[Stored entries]
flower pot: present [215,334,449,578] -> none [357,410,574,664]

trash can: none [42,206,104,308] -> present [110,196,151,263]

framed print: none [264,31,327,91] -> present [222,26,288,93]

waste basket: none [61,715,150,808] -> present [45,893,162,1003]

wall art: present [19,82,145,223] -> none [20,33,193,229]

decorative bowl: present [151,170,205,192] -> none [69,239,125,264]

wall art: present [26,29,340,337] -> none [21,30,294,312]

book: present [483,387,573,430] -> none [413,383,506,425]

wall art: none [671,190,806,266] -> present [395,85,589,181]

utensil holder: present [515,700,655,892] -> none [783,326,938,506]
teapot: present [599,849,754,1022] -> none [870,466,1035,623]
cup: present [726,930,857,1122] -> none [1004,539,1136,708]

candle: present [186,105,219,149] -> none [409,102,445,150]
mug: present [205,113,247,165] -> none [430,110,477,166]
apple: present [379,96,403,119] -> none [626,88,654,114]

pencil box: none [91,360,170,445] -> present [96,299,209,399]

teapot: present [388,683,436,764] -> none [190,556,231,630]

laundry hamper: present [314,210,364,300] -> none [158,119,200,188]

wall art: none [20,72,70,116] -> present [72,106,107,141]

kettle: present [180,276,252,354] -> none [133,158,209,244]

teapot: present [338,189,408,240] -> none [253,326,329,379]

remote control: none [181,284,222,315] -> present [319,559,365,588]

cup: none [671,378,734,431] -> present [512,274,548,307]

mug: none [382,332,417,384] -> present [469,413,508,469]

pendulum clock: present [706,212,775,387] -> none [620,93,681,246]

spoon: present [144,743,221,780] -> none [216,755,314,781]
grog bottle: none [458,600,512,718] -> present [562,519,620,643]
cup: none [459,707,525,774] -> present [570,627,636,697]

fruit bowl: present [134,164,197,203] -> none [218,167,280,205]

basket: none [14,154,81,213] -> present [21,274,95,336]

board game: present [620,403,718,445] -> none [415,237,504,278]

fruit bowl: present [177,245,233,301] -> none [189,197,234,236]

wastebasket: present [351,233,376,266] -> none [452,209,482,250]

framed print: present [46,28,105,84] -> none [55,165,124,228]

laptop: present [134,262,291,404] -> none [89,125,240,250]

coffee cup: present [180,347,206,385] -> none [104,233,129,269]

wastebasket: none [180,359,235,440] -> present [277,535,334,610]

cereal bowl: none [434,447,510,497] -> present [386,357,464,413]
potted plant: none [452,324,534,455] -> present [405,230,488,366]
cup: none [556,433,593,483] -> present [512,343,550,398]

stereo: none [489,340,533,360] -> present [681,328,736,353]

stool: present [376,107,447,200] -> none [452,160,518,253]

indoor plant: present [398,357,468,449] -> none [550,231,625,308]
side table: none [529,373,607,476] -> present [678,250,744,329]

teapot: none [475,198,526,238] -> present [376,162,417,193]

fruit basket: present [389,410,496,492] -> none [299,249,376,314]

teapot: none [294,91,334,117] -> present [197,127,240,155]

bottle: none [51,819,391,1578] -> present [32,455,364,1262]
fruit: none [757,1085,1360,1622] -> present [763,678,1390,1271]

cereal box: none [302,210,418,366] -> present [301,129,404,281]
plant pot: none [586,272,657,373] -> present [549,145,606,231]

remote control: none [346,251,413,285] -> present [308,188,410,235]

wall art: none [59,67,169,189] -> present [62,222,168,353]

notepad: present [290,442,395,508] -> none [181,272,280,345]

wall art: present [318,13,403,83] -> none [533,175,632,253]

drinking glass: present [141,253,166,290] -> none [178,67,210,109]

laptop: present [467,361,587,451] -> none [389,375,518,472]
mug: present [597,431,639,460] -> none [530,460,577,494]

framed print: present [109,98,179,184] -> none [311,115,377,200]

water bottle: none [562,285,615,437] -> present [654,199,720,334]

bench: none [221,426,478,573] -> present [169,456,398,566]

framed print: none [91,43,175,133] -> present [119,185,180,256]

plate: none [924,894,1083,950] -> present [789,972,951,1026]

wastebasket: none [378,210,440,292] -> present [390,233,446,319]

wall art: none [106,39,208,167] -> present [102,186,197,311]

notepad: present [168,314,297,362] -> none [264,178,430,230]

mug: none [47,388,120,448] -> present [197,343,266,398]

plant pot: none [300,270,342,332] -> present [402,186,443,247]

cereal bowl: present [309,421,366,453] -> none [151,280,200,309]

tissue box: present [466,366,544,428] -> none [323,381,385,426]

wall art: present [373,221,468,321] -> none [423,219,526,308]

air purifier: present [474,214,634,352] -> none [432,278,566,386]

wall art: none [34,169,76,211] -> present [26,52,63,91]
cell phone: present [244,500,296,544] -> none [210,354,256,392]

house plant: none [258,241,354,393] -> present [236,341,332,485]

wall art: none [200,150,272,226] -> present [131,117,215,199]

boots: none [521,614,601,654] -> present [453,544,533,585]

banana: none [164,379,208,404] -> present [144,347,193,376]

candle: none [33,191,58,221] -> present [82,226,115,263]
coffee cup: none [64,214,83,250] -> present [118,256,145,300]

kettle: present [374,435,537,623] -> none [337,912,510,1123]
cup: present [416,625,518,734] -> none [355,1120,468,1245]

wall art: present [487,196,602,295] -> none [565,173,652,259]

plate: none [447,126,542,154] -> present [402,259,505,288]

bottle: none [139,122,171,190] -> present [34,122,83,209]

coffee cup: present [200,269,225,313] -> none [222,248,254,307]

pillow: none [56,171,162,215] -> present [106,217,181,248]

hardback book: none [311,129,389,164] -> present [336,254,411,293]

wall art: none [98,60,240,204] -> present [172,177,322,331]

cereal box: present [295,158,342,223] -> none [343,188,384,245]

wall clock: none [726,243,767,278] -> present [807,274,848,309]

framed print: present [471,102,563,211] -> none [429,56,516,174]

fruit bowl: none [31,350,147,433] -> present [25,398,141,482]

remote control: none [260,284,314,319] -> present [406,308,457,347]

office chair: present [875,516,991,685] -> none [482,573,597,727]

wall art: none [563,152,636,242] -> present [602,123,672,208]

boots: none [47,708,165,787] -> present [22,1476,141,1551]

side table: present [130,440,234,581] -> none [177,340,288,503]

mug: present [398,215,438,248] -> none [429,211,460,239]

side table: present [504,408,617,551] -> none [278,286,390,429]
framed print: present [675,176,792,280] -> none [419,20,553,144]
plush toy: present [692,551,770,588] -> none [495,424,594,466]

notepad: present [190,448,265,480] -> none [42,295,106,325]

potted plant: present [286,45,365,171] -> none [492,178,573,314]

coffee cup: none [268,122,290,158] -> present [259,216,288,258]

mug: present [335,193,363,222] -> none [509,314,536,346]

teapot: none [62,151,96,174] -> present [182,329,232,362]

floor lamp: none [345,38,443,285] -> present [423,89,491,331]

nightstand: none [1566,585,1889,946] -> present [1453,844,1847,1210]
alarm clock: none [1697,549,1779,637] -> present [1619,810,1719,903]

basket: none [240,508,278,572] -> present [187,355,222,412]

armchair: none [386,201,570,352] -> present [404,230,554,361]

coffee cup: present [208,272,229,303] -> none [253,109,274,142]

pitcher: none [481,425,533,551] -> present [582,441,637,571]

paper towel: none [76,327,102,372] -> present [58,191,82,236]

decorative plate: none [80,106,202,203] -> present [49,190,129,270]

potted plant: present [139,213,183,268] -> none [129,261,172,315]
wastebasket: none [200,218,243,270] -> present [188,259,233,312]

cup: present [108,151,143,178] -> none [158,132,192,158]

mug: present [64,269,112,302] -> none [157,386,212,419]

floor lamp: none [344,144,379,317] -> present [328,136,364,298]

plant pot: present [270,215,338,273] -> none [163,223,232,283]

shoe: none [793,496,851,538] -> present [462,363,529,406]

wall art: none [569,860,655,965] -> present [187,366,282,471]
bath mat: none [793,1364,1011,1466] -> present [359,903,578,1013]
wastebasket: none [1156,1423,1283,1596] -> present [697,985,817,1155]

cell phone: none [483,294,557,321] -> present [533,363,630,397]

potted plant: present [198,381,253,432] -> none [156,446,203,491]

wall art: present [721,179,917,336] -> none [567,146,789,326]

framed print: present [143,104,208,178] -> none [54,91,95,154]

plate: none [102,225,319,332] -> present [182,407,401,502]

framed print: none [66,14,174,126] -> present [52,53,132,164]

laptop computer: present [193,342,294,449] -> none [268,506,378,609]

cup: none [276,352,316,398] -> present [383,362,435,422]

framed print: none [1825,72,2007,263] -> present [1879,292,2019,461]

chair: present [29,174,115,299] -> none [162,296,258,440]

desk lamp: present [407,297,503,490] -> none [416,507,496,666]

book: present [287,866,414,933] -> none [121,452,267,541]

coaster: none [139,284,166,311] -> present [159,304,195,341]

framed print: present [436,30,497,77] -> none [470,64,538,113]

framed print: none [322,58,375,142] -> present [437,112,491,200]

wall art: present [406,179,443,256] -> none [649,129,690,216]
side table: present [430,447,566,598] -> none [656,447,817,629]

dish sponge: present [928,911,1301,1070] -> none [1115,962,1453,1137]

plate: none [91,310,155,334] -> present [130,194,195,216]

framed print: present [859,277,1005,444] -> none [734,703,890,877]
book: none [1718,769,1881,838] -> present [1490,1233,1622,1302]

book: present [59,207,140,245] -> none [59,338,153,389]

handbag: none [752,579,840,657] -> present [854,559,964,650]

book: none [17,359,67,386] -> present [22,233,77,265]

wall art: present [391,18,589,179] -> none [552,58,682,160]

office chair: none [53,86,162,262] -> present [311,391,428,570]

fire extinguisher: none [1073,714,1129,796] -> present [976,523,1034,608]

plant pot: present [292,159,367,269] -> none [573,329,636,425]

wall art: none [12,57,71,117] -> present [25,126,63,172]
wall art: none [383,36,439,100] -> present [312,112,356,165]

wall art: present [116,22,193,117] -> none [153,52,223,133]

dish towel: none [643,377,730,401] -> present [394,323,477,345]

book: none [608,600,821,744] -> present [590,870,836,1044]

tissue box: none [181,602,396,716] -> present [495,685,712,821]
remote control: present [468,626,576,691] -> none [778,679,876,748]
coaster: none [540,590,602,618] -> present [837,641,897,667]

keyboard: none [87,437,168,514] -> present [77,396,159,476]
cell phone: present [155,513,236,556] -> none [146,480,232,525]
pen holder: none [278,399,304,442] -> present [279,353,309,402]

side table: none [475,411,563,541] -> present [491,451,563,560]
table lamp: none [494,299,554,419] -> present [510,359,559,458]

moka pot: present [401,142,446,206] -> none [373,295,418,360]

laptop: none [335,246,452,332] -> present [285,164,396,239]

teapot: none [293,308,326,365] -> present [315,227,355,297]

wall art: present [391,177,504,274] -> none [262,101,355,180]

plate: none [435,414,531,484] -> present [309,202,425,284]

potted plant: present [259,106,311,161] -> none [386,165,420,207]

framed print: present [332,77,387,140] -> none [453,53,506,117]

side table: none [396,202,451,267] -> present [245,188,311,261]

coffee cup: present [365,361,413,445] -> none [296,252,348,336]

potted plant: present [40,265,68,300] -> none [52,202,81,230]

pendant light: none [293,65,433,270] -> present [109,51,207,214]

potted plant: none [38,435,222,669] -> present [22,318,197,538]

Work instruction
Every line in the data that holds the string "towel" should be returned.

Output of the exercise
paper towel: none [76,327,102,372] -> present [58,191,82,236]
dish towel: none [643,377,730,401] -> present [394,323,477,345]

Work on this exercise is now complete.